**TASK STATEMENT:** Reproduce verbatim the material from the line containing "genus: Grona" through the line containing "scientific name: Christella acuminata", including both of those lines and nothing else.

**DATA EXCERPTS:**
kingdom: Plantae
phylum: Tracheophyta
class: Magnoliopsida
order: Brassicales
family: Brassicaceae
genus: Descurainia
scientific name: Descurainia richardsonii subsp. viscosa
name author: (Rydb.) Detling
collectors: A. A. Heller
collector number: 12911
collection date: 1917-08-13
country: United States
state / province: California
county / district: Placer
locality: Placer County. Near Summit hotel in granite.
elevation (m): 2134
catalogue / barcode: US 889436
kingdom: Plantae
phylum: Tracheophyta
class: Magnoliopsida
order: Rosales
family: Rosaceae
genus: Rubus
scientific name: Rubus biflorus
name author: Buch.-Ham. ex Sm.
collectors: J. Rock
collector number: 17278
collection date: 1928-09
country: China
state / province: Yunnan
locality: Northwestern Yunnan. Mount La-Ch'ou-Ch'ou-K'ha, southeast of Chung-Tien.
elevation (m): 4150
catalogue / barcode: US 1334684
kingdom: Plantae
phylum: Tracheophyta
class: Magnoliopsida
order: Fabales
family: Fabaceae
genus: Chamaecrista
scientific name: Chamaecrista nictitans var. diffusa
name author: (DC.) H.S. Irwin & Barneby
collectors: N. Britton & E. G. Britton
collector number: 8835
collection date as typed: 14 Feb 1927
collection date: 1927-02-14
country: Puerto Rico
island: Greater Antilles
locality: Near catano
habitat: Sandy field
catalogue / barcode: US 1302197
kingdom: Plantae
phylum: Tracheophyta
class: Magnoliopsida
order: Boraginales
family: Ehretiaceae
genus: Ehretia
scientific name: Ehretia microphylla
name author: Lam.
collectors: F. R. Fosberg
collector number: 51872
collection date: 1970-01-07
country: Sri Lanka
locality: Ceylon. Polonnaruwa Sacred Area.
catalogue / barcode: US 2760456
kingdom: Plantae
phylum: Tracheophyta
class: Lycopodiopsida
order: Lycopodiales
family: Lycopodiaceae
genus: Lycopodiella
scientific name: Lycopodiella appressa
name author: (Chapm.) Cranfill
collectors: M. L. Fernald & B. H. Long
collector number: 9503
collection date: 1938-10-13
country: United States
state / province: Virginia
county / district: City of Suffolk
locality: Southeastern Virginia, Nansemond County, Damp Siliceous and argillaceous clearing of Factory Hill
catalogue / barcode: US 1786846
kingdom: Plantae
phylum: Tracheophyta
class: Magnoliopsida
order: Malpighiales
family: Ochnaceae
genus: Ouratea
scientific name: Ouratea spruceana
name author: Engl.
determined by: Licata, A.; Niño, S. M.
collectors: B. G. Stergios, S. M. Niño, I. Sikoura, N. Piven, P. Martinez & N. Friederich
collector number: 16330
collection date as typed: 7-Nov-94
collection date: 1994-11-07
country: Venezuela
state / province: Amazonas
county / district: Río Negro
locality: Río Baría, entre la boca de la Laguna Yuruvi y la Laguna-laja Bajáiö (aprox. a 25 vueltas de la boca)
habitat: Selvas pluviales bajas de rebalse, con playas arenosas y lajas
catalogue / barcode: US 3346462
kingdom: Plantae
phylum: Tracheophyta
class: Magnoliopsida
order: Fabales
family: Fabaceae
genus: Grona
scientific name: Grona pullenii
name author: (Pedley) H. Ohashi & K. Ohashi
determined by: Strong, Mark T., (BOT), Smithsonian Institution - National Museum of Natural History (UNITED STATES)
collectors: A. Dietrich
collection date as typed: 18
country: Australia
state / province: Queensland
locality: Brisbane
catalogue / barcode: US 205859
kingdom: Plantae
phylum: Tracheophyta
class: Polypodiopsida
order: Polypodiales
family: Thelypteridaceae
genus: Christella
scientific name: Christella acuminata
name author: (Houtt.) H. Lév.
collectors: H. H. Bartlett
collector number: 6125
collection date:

**WORKED SOLUTION:**
genus: Grona
scientific name: Grona pullenii
name author: (Pedley) H. Ohashi & K. Ohashi
determined by: Strong, Mark T., (BOT), Smithsonian Institution - National Museum of Natural History (UNITED STATES)
collectors: A. Dietrich
collection date as typed: 18
country: Australia
state / province: Queensland
locality: Brisbane
catalogue / barcode: US 205859
kingdom: Plantae
phylum: Tracheophyta
class: Polypodiopsida
order: Polypodiales
family: Thelypteridaceae
genus: Christella
scientific name: Christella acuminata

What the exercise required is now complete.